Task —
If a picture appears in the records, skip it; copy everything else exactly.

Exercise material —
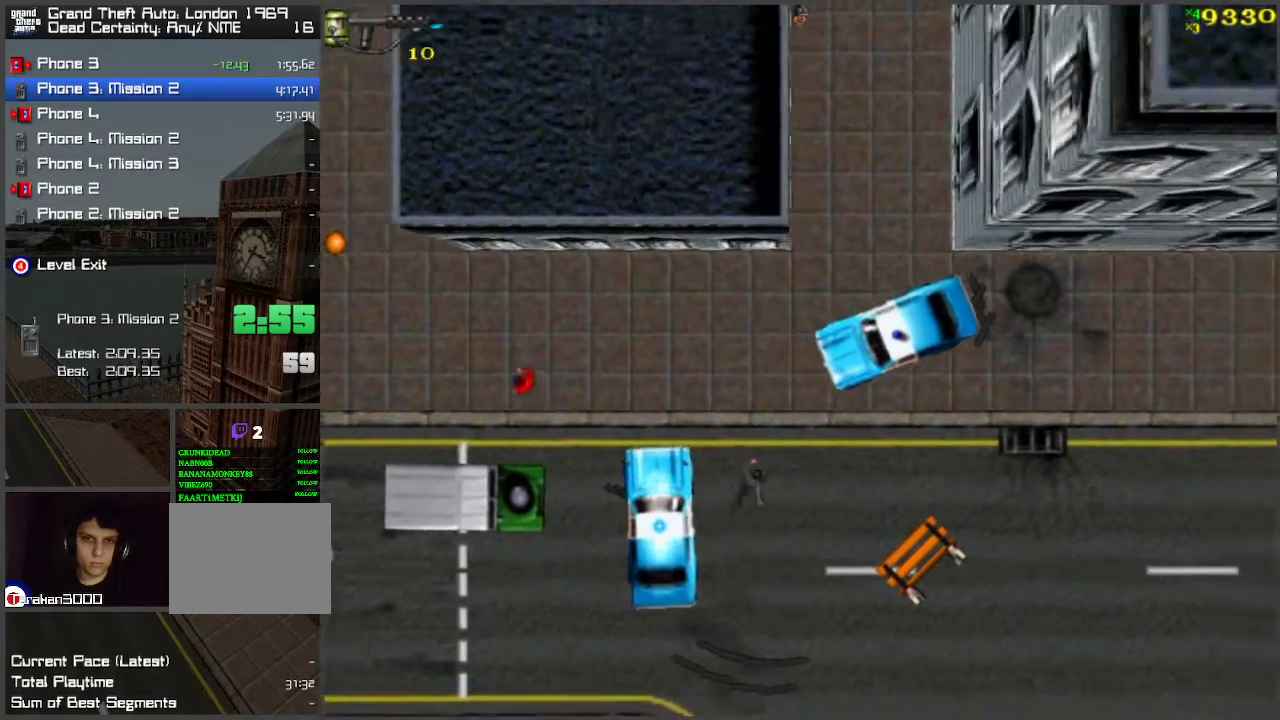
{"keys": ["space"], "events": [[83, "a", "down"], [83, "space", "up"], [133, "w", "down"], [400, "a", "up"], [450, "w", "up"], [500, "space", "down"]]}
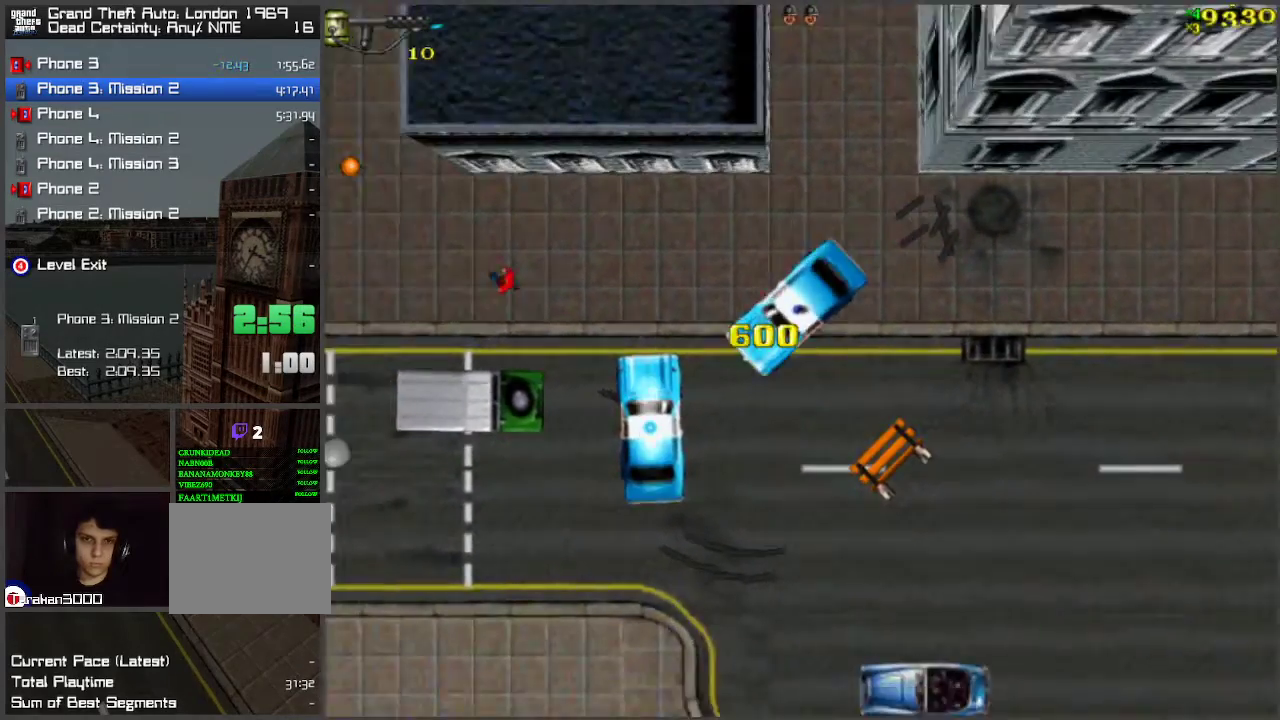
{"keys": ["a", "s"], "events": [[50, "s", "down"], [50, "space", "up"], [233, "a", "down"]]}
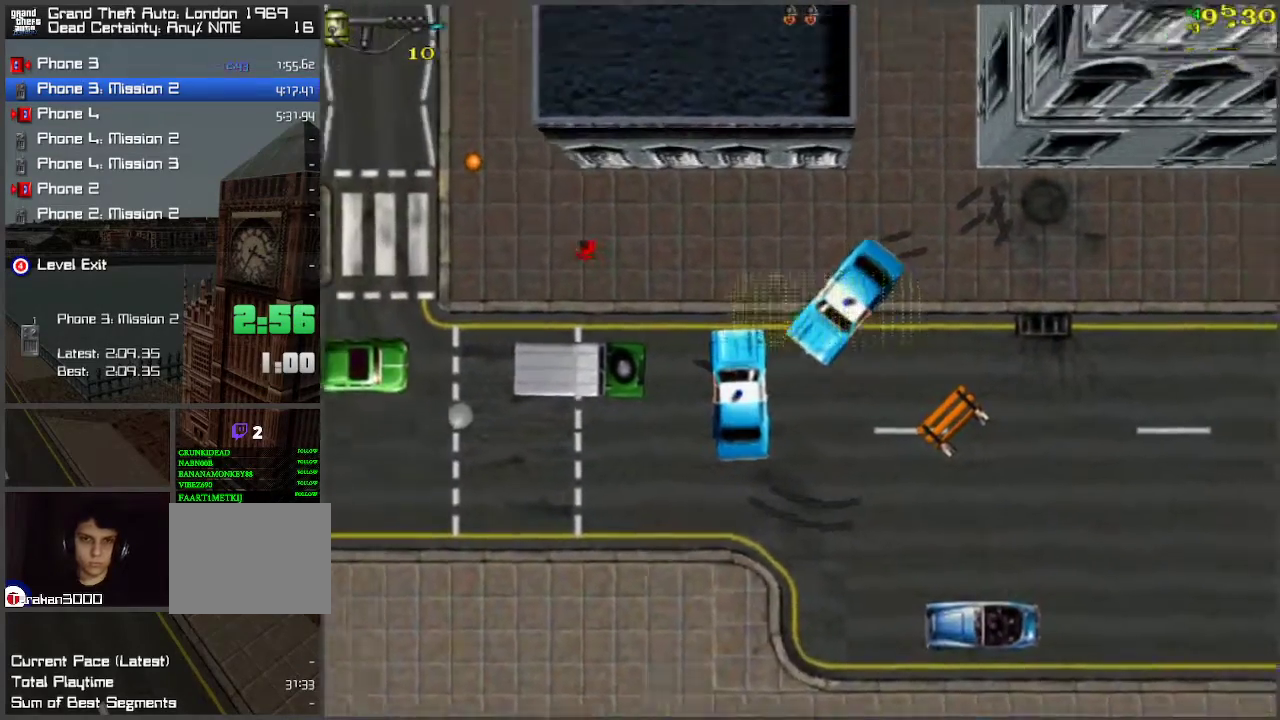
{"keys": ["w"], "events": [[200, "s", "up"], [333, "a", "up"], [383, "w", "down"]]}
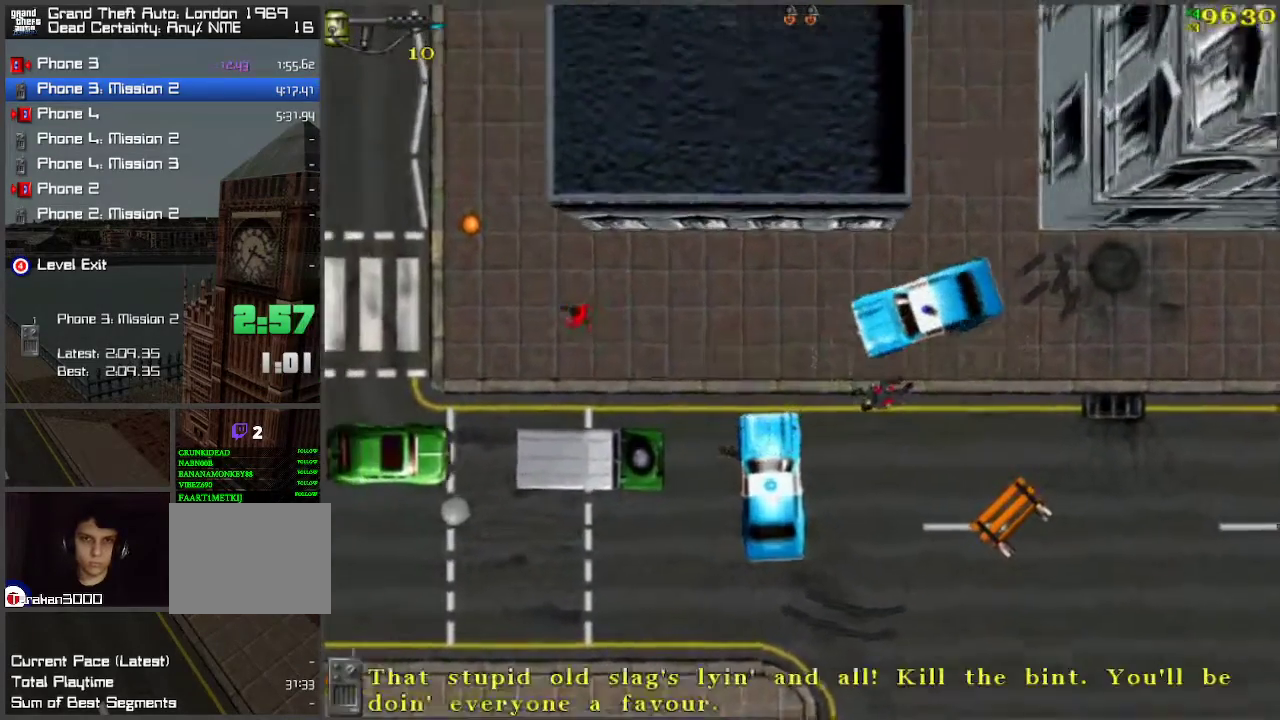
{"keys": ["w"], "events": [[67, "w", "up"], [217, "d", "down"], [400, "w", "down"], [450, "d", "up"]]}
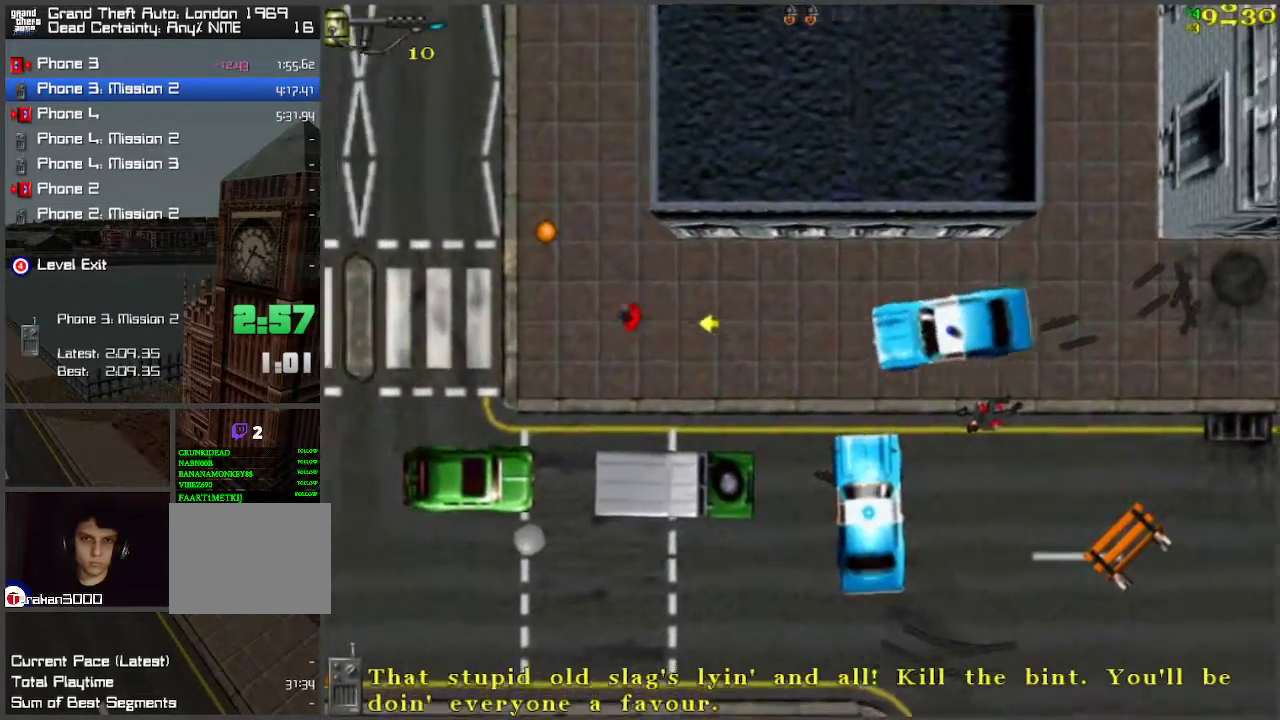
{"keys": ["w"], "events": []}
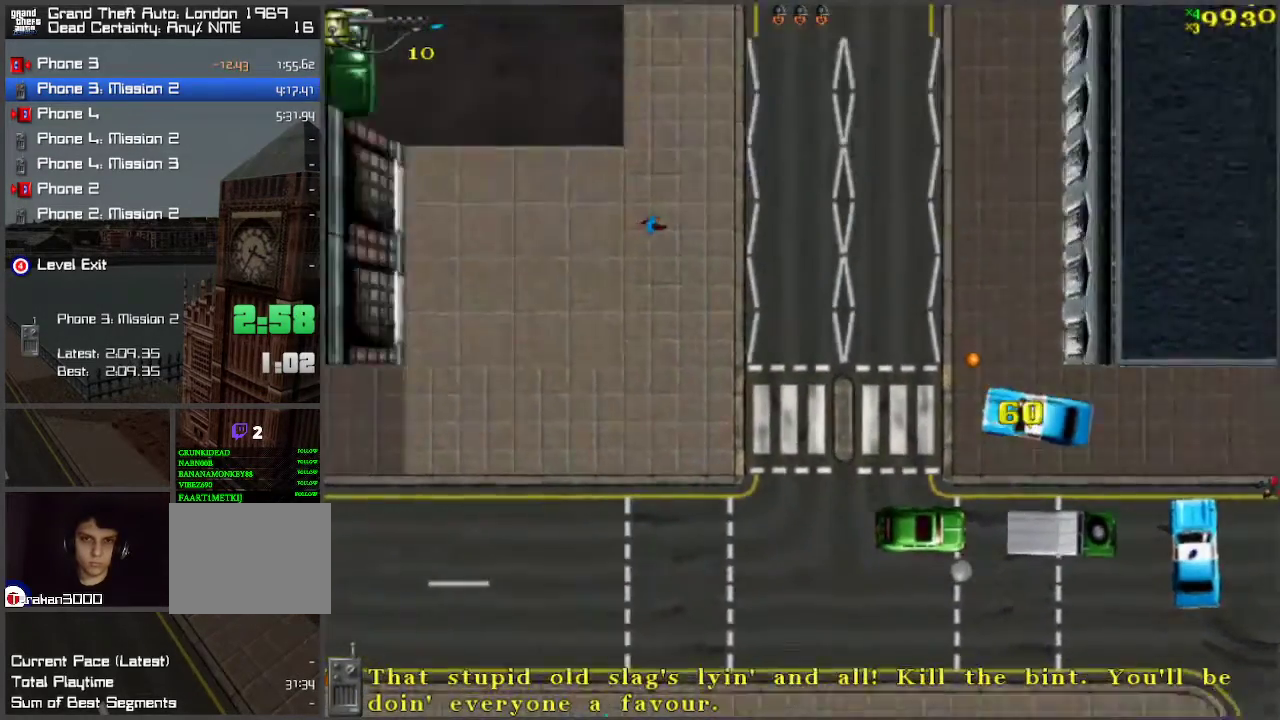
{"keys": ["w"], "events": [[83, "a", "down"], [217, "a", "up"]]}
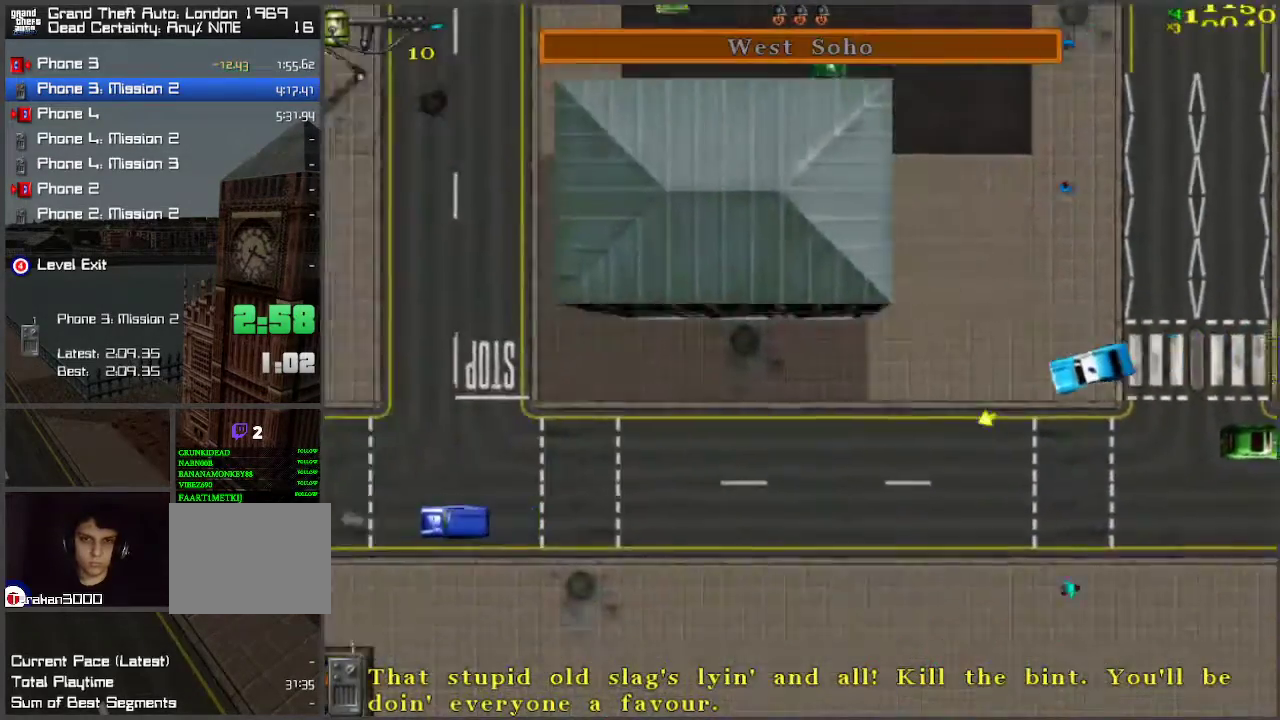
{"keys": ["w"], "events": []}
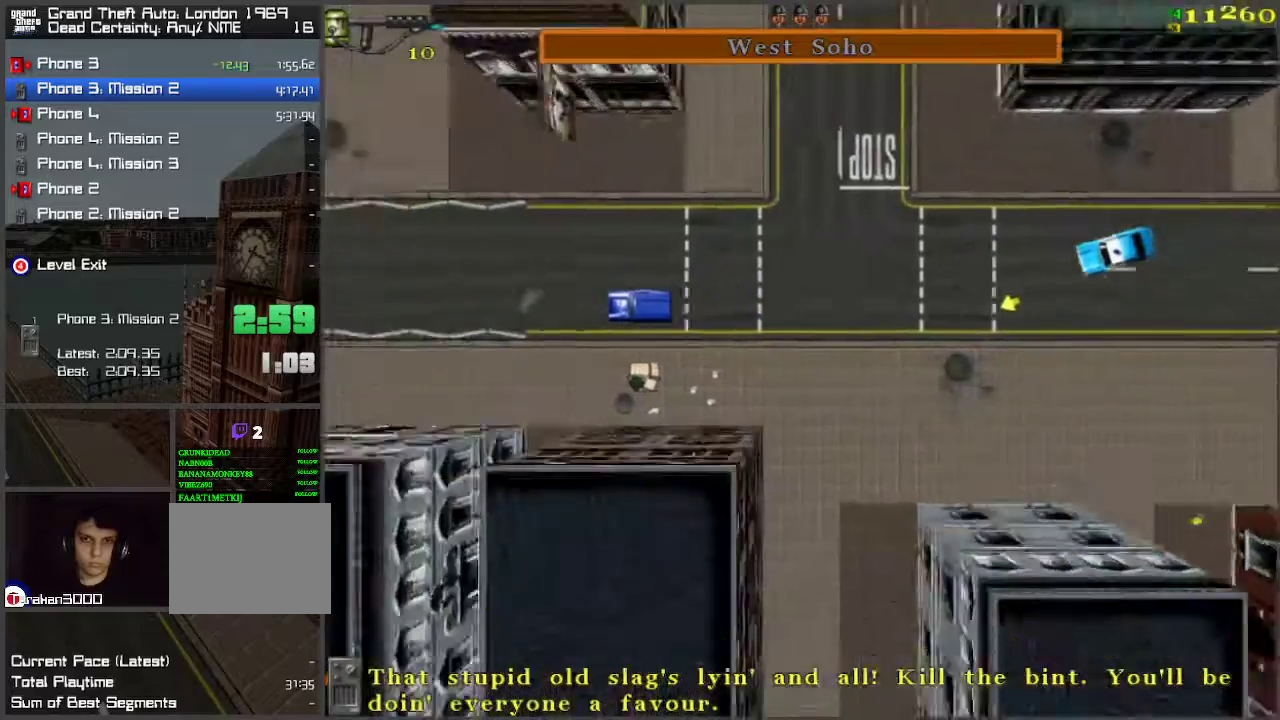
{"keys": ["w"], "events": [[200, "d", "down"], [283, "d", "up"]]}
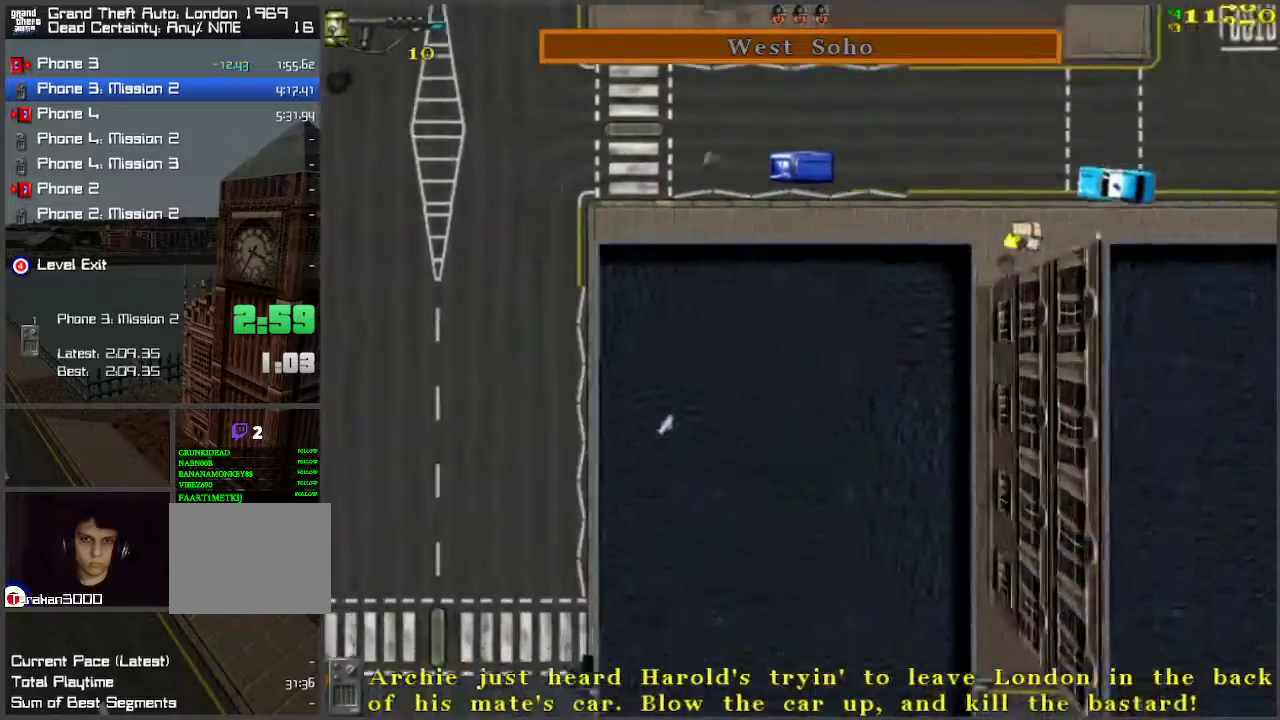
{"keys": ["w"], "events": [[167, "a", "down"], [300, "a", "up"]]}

Finished exercise —
{"keys": ["space"], "events": [[83, "a", "down"], [83, "space", "up"], [133, "w", "down"], [400, "a", "up"], [450, "w", "up"], [500, "space", "down"]]}
{"keys": ["a", "s"], "events": [[50, "s", "down"], [50, "space", "up"], [233, "a", "down"]]}
{"keys": ["w"], "events": [[200, "s", "up"], [333, "a", "up"], [383, "w", "down"]]}
{"keys": ["w"], "events": [[67, "w", "up"], [217, "d", "down"], [400, "w", "down"], [450, "d", "up"]]}
{"keys": ["w"], "events": []}
{"keys": ["w"], "events": [[83, "a", "down"], [217, "a", "up"]]}
{"keys": ["w"], "events": []}
{"keys": ["w"], "events": [[200, "d", "down"], [283, "d", "up"]]}
{"keys": ["w"], "events": [[167, "a", "down"], [300, "a", "up"]]}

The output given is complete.